— Questions —
- 1) Put this sentence from the article on the "Birdman" drum score into Spanish: "He later recorded a final track playing against the film itself."
- 2) Using the article on the "Birdman" drum score, answer each question:
(a) For which group does Antonio Sanchez usually play jazz drums?
(b) In which city did Sanchez eventually settle?
(c) Where did González Iñárritu speak with the writer about the drums?
- 3) Go on with the article on the "Birdman" drum score after its final sentence.

Watch: How 'Birdman' Composer Antonio Sanchez Drummed the Score

Most of the time, Antonio Sanchez plays jazz drums for the Pat Metheny Group. But he credits Alejandro González Iñárritu for helping to foster his love for music –and Metheny–as a radical DJ back in Mexico City. Sanchez became a celebrated jazz drummer, eventually settling in New York, and tracked González Iñárritu’s career as a filmmaker. He tells the story of how they met and collaborated on “Birdman” in the video below.

The score for “Birdman” is as innovative as the movie itself–which is bound to land multiple Oscar nominations. While there is some source music, the score was entirely created –improvised one week before the film started–by Sanchez, first as a temp track. He later recorded a final track playing against the film itself.

“The drums, for me, was a great way to find the rhythm of the film,” González Iñárritu told me at Telluride (full interview here). “Allow the audience to flow with the beat and find the tempo of each scene. In comedy, rhythm is king, and not having the tools of editing to determine time and space, I knew I needed something to help me find the internal rhythm of the film. The sound, I was interested to put in, and it helped me.”

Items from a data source
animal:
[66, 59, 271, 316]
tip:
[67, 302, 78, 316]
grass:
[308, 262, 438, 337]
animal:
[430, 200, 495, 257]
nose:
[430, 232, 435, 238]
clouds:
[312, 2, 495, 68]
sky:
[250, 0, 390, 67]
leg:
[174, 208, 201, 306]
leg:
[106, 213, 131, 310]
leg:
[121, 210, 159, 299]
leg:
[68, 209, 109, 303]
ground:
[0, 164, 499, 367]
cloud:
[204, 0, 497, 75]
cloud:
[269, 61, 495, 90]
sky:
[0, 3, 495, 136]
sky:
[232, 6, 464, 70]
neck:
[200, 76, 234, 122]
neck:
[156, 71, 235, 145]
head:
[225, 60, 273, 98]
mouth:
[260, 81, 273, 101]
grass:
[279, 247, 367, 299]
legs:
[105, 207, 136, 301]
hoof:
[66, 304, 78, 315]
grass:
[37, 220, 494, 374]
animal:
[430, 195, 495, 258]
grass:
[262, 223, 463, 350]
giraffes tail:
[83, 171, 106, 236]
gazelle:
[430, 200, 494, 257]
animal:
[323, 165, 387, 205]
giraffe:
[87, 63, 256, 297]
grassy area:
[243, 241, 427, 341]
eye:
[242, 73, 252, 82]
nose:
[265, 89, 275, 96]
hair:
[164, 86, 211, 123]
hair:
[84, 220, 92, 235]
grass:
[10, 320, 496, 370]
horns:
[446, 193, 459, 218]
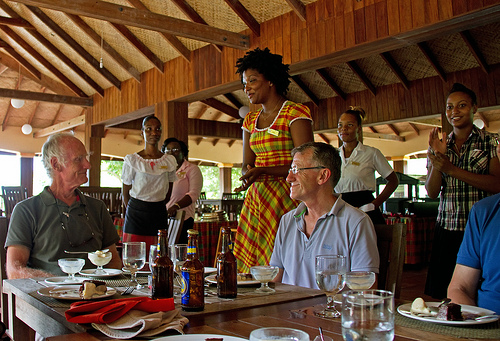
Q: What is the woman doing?
A: Talking to a man.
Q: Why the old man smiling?
A: He's happy.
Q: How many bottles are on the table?
A: Three.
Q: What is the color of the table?
A: Brown.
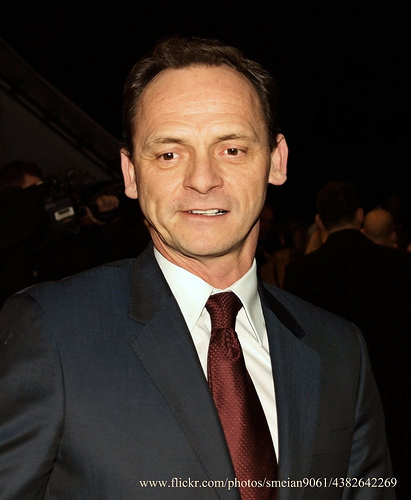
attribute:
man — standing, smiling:
[2, 36, 397, 500]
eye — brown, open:
[154, 147, 182, 162]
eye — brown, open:
[220, 146, 250, 159]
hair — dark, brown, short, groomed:
[119, 34, 279, 151]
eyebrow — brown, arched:
[214, 129, 255, 148]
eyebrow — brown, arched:
[136, 135, 185, 153]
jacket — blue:
[0, 242, 397, 497]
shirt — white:
[147, 247, 289, 470]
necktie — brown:
[203, 293, 284, 500]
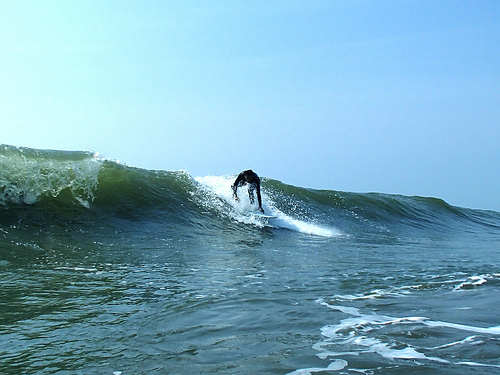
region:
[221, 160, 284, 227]
A person on a white surfboard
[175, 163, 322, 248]
A person surfing on a wave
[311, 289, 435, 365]
white foam on blue water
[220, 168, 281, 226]
A person in a dark colored wetsuit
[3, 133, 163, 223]
A curling, blue ocean wave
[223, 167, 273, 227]
A person in a wetsuit bending down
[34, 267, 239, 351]
Blue ocean water with foam dots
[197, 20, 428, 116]
Cloudless, pristine blue sky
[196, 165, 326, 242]
A person surfing atop white ocean foam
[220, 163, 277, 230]
a man surfing inb a wet suit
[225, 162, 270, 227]
man surfing on a wave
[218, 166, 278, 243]
man just standing up on board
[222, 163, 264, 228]
man standing on board on a wave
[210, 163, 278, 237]
man going down face of wave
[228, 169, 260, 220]
wetsuit on a man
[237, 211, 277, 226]
short board on a wave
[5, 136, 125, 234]
breaking section of wave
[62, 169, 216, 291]
face of the wave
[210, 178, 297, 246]
white water from surf board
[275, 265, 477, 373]
foamy water by wave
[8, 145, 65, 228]
This is a tide of water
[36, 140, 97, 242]
This is a tide of water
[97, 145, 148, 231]
This is a tide of water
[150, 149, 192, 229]
This is a tide of water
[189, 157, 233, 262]
This is a tide of water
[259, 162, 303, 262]
This is a tide of water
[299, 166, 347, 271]
This is a tide of water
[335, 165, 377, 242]
This is a tide of water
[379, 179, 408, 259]
This is a tide of water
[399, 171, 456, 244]
This is a tide of water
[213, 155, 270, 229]
surfer in ocean water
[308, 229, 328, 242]
white water splashing up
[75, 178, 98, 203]
white water splashing up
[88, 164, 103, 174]
white water splashing up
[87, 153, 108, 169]
white water splashing up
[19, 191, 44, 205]
white water splashing up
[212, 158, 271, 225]
surfer in black wetsuit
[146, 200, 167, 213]
ripple in the ocean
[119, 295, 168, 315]
ripple in the ocean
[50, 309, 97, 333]
ripple in the ocean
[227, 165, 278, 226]
surfer crouched on surfboard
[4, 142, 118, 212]
crest of wave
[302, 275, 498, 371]
white foam in calm part of ocean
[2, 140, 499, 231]
wave surfer is riding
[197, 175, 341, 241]
white foam surfer is making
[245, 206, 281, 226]
white tip of surfboard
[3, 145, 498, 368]
ocean surfboarder is in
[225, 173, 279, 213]
black wetsuit of surfer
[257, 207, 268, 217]
surfer's hand touching board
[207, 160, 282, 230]
surfboarder trying to ride a wave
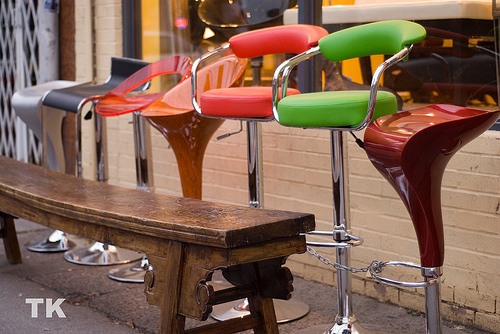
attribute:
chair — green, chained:
[271, 15, 423, 128]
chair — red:
[191, 16, 327, 123]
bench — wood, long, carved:
[1, 163, 317, 333]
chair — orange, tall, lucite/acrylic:
[87, 51, 194, 124]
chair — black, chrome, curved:
[43, 56, 152, 117]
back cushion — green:
[316, 16, 428, 59]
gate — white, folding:
[1, 2, 58, 164]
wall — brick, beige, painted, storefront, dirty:
[78, 97, 497, 315]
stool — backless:
[360, 105, 497, 333]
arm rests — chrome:
[269, 40, 317, 120]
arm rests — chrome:
[364, 50, 409, 131]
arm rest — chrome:
[190, 42, 232, 115]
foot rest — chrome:
[370, 259, 434, 288]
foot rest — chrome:
[300, 228, 360, 247]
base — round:
[68, 239, 142, 270]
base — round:
[208, 277, 313, 328]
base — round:
[26, 234, 71, 256]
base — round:
[107, 257, 151, 285]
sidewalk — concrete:
[1, 225, 499, 334]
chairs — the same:
[190, 21, 426, 333]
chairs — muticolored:
[7, 23, 492, 204]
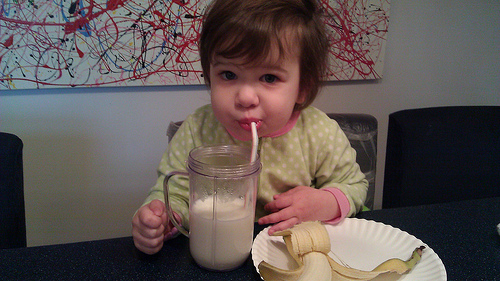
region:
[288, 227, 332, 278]
a banana on the paper plate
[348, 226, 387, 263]
a white plate on the table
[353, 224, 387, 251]
a white paper plate on the table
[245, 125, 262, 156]
a straw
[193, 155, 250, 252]
a glass with milk inside of it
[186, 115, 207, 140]
girl is wearing a green shirt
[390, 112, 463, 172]
dark blue chair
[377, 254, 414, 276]
a banana peal on the plate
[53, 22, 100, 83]
some kind of art picture on the wall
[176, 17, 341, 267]
girl is sipping milk while eating a banana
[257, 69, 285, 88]
A baby's left eye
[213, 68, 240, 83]
A baby's right eye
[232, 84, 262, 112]
A baby's nose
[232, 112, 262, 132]
A baby's mouth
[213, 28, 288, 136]
A baby's face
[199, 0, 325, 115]
A baby's black short hair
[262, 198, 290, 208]
A baby's finger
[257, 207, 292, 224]
A baby's finger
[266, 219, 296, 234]
A baby's finger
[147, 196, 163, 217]
A baby's finger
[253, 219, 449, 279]
a white plate sitting on the table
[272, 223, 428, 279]
a banana on the plate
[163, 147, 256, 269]
a plastic cup full of milk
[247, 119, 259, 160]
the straw sticking out of the cup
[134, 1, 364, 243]
the kid sitting at the table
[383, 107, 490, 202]
the black chair sitting at the table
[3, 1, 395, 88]
the painting on the wall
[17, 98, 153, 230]
the wall underneath the painting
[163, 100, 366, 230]
the pajamas the kid is wearing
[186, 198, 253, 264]
the milk in the cup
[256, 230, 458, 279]
A peeled banana on a plate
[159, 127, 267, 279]
A cup full of milk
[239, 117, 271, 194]
A straw to drink from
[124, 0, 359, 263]
A baby drinking milk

— Responses by item number —
- 1) Más tarde grabó una pista final tocando sobre la propia película.

- 2)
(a) The Pat Metheny Group
(b) New York
(c) Telluride

- 3)
Sanchez used overlapping recordings of drum tracks on top of each other that would be impossible to achieve in real life. The album will be out later this month with his drums and little bits of classical music. “I don’t think ever been a record ever that is just drums and classical music,” says Sanchez. “One would think that drums would be monochromatic to achieve all the emotions you see. As a jazz drummer you learn to play from the softest ballads to the most hectic music. Technically from experience I know how to achieve those textures. I play brushes on the snare really soft for ballads, use mallets with soft tips for a very peaceful sound. But hit it hard and it’s like thunder. I used the regular sticks with metal drum keys when Alejandro wanted weird sounds. I started to twist the drum key and nuts around to get the sound. The snare drum has metal strainers at the bottom, I was scratching them with my hands for a super weird sound.  We were experimenting with all kinds of textures.”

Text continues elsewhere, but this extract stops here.